**Aim of the exercise**
Can you gather every line of the records below that contains the string "examples", treating uppercase and lowercase as different?

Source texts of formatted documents
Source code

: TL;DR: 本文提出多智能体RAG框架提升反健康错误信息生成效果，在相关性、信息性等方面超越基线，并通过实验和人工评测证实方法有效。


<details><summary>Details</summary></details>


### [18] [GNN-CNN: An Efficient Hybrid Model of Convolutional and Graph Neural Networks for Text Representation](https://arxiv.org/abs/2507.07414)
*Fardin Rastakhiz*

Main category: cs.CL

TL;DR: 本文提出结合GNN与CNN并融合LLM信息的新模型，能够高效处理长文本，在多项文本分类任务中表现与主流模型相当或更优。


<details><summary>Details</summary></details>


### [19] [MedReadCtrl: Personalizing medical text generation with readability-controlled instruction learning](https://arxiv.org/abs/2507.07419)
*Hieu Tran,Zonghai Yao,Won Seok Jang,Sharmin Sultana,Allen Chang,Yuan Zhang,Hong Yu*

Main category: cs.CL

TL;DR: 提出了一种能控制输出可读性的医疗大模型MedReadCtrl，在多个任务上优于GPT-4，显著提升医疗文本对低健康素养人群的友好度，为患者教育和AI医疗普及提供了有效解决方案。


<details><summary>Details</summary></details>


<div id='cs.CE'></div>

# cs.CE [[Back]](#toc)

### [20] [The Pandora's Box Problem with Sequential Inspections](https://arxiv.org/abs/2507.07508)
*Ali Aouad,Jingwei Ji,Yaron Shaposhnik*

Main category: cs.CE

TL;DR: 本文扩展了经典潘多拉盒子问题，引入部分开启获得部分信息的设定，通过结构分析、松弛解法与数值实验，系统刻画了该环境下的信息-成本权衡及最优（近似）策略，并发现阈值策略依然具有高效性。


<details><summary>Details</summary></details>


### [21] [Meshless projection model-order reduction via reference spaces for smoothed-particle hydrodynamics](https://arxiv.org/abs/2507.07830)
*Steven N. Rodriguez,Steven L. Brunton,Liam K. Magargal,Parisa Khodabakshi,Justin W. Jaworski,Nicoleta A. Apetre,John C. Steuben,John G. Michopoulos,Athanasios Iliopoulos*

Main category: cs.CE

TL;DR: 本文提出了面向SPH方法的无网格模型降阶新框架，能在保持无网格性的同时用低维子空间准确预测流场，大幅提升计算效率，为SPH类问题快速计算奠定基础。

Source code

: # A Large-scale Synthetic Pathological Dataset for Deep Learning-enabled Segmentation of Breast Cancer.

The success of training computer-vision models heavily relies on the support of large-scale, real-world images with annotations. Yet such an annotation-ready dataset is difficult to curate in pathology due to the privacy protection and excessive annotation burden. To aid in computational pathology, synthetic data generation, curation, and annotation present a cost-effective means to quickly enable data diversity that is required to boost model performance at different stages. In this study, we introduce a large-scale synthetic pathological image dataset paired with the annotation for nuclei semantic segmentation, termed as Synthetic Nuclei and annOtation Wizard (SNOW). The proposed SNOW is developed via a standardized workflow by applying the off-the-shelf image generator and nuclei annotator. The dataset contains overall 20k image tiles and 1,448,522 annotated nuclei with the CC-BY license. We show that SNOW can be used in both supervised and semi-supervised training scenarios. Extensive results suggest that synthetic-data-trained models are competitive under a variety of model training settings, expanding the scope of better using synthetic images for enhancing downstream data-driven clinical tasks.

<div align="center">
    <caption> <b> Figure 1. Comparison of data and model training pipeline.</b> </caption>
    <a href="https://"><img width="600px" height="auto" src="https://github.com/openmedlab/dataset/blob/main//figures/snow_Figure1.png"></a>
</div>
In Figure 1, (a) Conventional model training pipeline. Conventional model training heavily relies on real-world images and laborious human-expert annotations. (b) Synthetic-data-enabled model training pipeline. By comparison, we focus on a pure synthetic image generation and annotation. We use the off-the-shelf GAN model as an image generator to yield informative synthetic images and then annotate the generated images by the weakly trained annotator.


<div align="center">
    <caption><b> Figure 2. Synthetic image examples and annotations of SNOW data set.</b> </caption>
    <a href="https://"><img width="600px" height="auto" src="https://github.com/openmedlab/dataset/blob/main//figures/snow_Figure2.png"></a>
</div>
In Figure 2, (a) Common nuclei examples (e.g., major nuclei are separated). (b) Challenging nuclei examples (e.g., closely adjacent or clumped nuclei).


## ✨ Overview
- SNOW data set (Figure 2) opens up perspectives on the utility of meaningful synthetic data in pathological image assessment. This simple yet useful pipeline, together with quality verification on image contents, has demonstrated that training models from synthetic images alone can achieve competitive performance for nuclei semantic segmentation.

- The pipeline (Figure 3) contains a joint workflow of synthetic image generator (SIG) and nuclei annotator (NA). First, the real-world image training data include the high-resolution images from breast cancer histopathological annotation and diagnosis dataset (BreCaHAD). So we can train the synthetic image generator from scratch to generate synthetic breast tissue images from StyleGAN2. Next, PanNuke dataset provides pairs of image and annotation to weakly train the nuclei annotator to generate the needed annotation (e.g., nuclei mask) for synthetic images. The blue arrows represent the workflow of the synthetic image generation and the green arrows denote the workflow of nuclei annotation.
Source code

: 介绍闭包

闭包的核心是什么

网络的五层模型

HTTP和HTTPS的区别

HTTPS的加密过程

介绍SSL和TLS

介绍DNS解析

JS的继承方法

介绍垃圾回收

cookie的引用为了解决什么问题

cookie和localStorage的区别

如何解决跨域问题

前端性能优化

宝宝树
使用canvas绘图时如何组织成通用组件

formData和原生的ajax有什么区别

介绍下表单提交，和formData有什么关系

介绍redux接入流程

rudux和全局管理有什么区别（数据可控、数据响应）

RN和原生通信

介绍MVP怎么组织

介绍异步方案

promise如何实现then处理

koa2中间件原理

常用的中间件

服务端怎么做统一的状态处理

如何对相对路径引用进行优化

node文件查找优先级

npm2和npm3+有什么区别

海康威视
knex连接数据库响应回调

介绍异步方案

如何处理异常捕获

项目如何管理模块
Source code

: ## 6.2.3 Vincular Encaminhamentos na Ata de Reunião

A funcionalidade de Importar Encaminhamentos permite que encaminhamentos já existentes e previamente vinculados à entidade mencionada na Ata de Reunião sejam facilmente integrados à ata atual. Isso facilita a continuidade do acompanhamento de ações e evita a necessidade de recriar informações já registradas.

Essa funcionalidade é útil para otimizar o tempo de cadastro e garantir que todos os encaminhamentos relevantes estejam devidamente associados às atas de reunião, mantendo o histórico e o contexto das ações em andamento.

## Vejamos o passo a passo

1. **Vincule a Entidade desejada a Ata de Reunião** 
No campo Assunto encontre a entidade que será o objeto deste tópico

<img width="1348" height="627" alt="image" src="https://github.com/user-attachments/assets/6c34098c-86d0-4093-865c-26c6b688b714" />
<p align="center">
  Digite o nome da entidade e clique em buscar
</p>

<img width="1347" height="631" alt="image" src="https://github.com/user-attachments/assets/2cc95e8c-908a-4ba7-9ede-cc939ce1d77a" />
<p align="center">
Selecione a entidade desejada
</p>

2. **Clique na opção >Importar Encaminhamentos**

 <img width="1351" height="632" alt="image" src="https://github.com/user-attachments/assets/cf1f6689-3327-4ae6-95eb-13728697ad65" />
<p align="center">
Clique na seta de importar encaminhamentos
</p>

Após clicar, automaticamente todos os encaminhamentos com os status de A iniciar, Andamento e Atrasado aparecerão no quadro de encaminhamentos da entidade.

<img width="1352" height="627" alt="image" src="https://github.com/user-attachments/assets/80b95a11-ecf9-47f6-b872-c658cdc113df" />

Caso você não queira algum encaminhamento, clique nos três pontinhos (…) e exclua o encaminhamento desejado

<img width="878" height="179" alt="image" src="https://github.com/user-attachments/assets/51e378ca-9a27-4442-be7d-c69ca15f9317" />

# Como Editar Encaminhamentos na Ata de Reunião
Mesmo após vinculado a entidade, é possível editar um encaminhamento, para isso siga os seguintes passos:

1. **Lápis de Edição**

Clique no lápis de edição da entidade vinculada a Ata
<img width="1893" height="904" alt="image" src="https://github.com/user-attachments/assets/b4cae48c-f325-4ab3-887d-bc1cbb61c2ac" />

**Answer to the exercise**
    <caption><b> Figure 2. Synthetic image examples and annotations of SNOW data set.</b> </caption>
In Figure 2, (a) Common nuclei examples (e.g., major nuclei are separated). (b) Challenging nuclei examples (e.g., closely adjacent or clumped nuclei).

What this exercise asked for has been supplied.